Confused about X in GaussianHMM.fit([X])

1.9k views Asked by At

With this code:

X = numpy.array(range(0,5))
model = GaussianHMM(n_components=3,covariance_type='full', n_iter=1000)
model.fit([X])

I get

tuple index out of range 
self.n_features = obs[0].shape[1]

So what are you supposed to pass .fit() exactly? The hidden states AND emissions in a tuple? If so in what order? The documentation is less than helpful.

I noticed it likes being passed tuples as this does not give an error:

X = numpy.column_stack([range(0,5),range(0,5)])
model = GaussianHMM(n_components=3,covariance_type='full', n_iter=1000)
model.fit([X])

Edit:

Let me clarify a bit, the documentation indicates that the ordinality of the array must be:

List of array-like observation sequences (shape (n_i, n_features)).

This would almost indicate that you pass a tuple for each sample that indicates in a binary fashion which observations are present. However their example indicates otherwise:

# pack diff and volume for training
X = np.column_stack([diff, volume])

hence the confusion

2

There are 2 answers

0
Brooks On

It would appear the GaussianHMM function is for multivariate-emission-only HMM problems, hence the requirement to have >1 emission vectors. When the documentation refers to 'n_features' they are not referring to the number of ways emissions can express themselves but the number of orthogonal emission vectors.

Hence, "features" (the orthogonal emission vectors) are not to be confused with "symbols" which, in sklearn's parlance (which is likely shared with the greater hmm community for all I know), refer to what actual unique values the system is capable of emitting.

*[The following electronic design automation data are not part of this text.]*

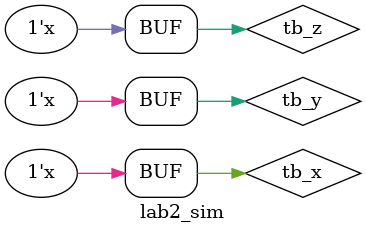
<source format=v>
`timescale 1ns / 1ps


module lab2_sim();
// regÊäÈë wireÊä³ö
 reg tb_x;
  reg tb_y;
  reg tb_z;
  wire tb_out;
  
  lab2_test link(
  .x(tb_x),
  .y(tb_y),
  .z(tb_z),
  .out(tb_out)
  );
  initial begin
   {tb_x,tb_y,tb_z} = 3'b000;
  end
  
  always begin
    #10 {tb_x,tb_y,tb_z}={tb_x,tb_y,tb_z}+1;
  end
  
endmodule

</source>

For univariate emission-vector problems, use MultinomialHMM.

Hope that clarifies for anyone else who want to use this stuff without becoming the world's foremost authority on HMMs :)

0
dixon1e On

I realize this is an old thread but the problem in the example code is still there. I believe the example is now at this link and still giving the same error:

tuple index out of range 
self.n_features = obs[0].shape[1]

The offending line of code is: model = GaussianHMM(n_components=5, covariance_type="diag", n_iter=1000).fit(X)

Which should be: model = GaussianHMM(n_components=5, covariance_type="diag", n_iter=1000).fit([X])